Le casting est entièrement féminin (à part à la toute fin où l'on découvre [petit spoiler] le personnage qui tire les ficelles et qui s'avère être un homme) et cette démarche à elle seule en fait un film militant, tant ce n'est pas courant. Avec ses différents personnages qui sont finalement le même, Sono parvient à traiter plusieurs aspects de la vie d'une femme japonaise et à délivrer le même message sous différentes formes.

Car Tag n'est pas le film pessimiste qu'il parait être et appelle à la prise de conscience plutôt qu'à la résignation et par son héroïne (à qui il fait notamment répéter inlassablement son nom pour qu'elle se souvienne de qui elle est) il appelle à la rébellion !

Si la forme est très maitrisée dans le choix des plans et des cadrages, notamment ceux, aériens, du début du film, c'est malgré tout un film très adolescent, dans ses codes et son thème, qu'on a sous les yeux. Le film de quelqu'un qui refuse de se plier aux règles et tente d'éveiller les esprits. Devant Tag, si l'on parvient à entrer dans l'univers très étrange de cet OVNI cinématographique, on retrouve cette âme militante et en questionnement perpétuel. C'est un film qui réveille et qui ne laissera pas indifférent, l'un de mes coups de coeur de ce Festival 2015 !

★★★★☆

Tag, Sion Sono (pas de date de sortie France)
Avec Reina Triendl, Mariko Shinoda, Erina Mano - Japon - 1h25

Synopsis (source : site FEFFS)
Tag s’ouvre sur un tourbillon de scènes mêlant à merveille le gore et le poétique. En un éclair de seconde, la vie d’une écolière insouciante bascule à tout jamais. Commence alors pour elle un voyage frénétique au coeur d’obscures réalités parallèles où règnent le désordre et la violence, et où la sensualité féminine est exacerbée.

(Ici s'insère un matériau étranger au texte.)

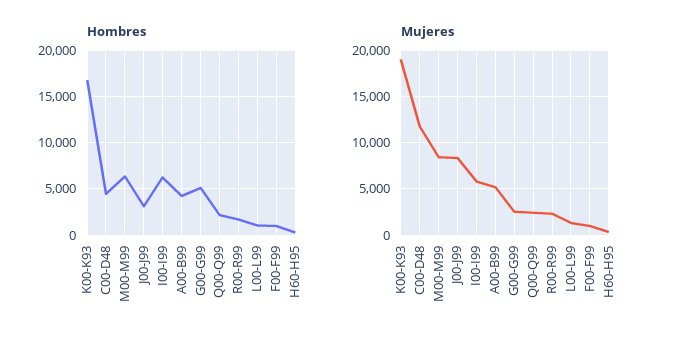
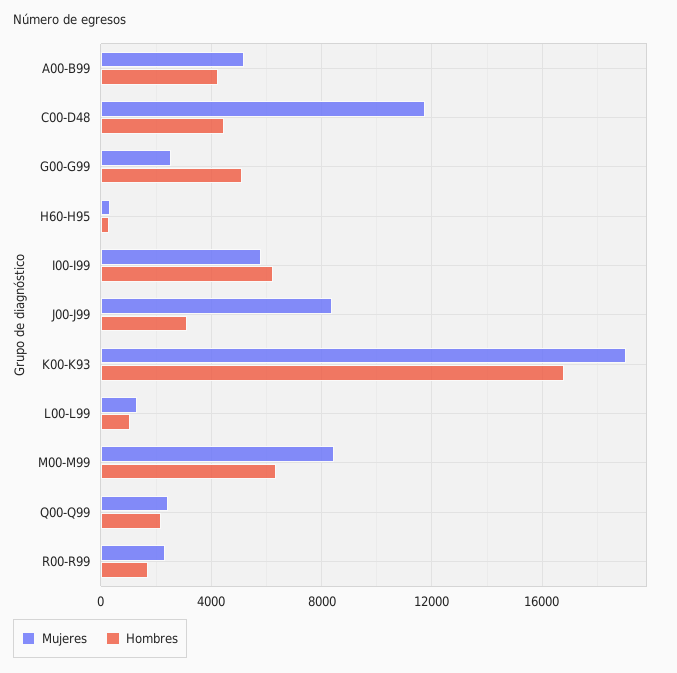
Hombres, F00-F99: 1000 -> none
Mujeres, F00-F99: 1000 -> none

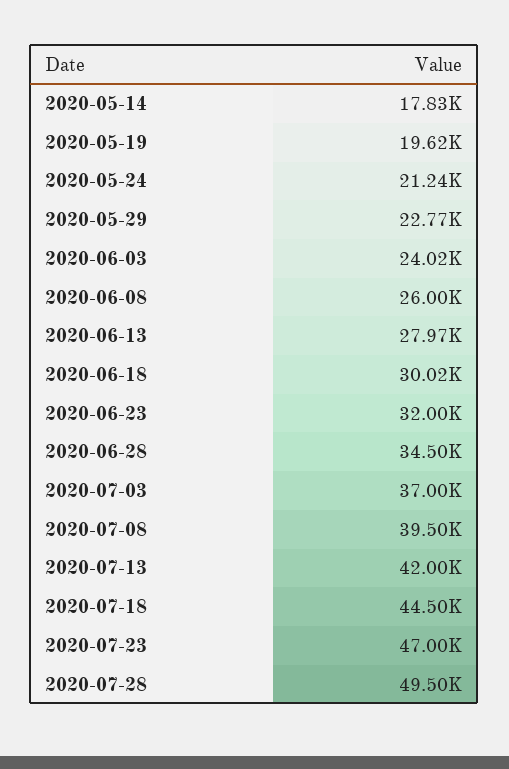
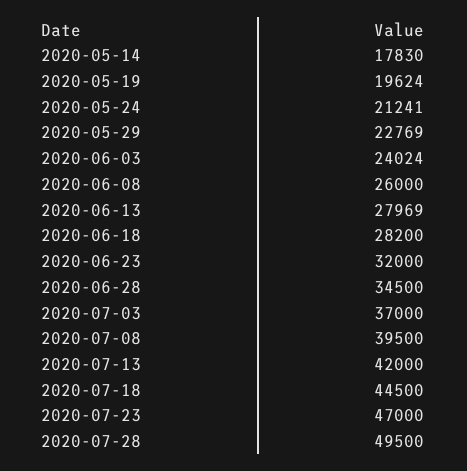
2020-06-18: 30020 -> 28200

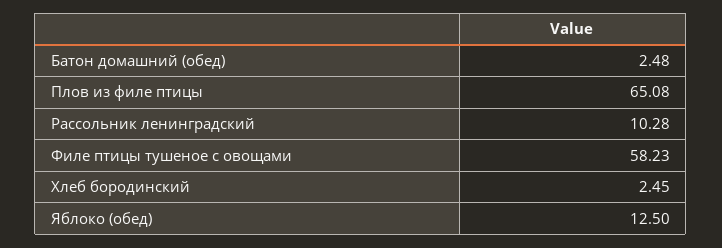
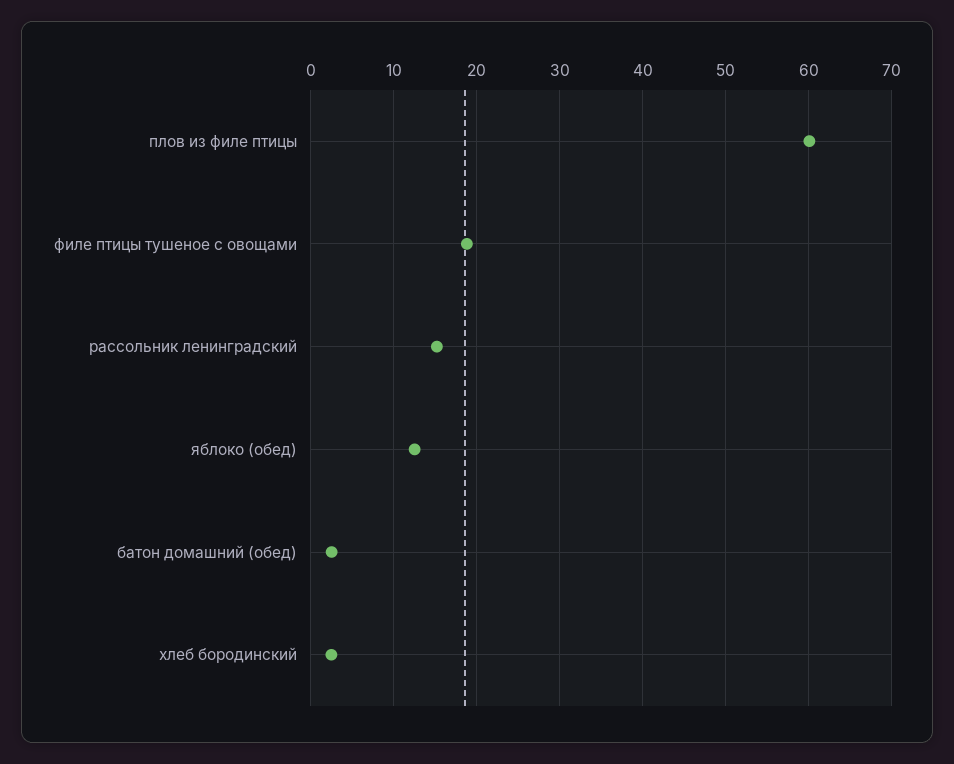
Плов из филе птицы: 65.08 -> 60
Рассольник ленинградский: 10.28 -> 15
Филе птицы тушеное с овощами: 58.23 -> 19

À travers ses deux héroïnes, Mitsuki et sa copine Izumi, Sion Sono confère cohérence et profondeur à ce film qui, autrement, aurait pu n’être qu’une incursion divertissante dans un surréalisme particulièrement déjanté. Il parvient ainsi à faire de Tag un témoignage touchant de notre consternation face au chaos de la vie. « La vie est comme une plume qui tombe », dit Izumi, « et personne ne sait où elle finira par atterrir. Tout ce qu’on peut faire, c’est la berner en allant là où elle ne nous attend pas ». Et c’est précisément ce qui se passe à la fin du film.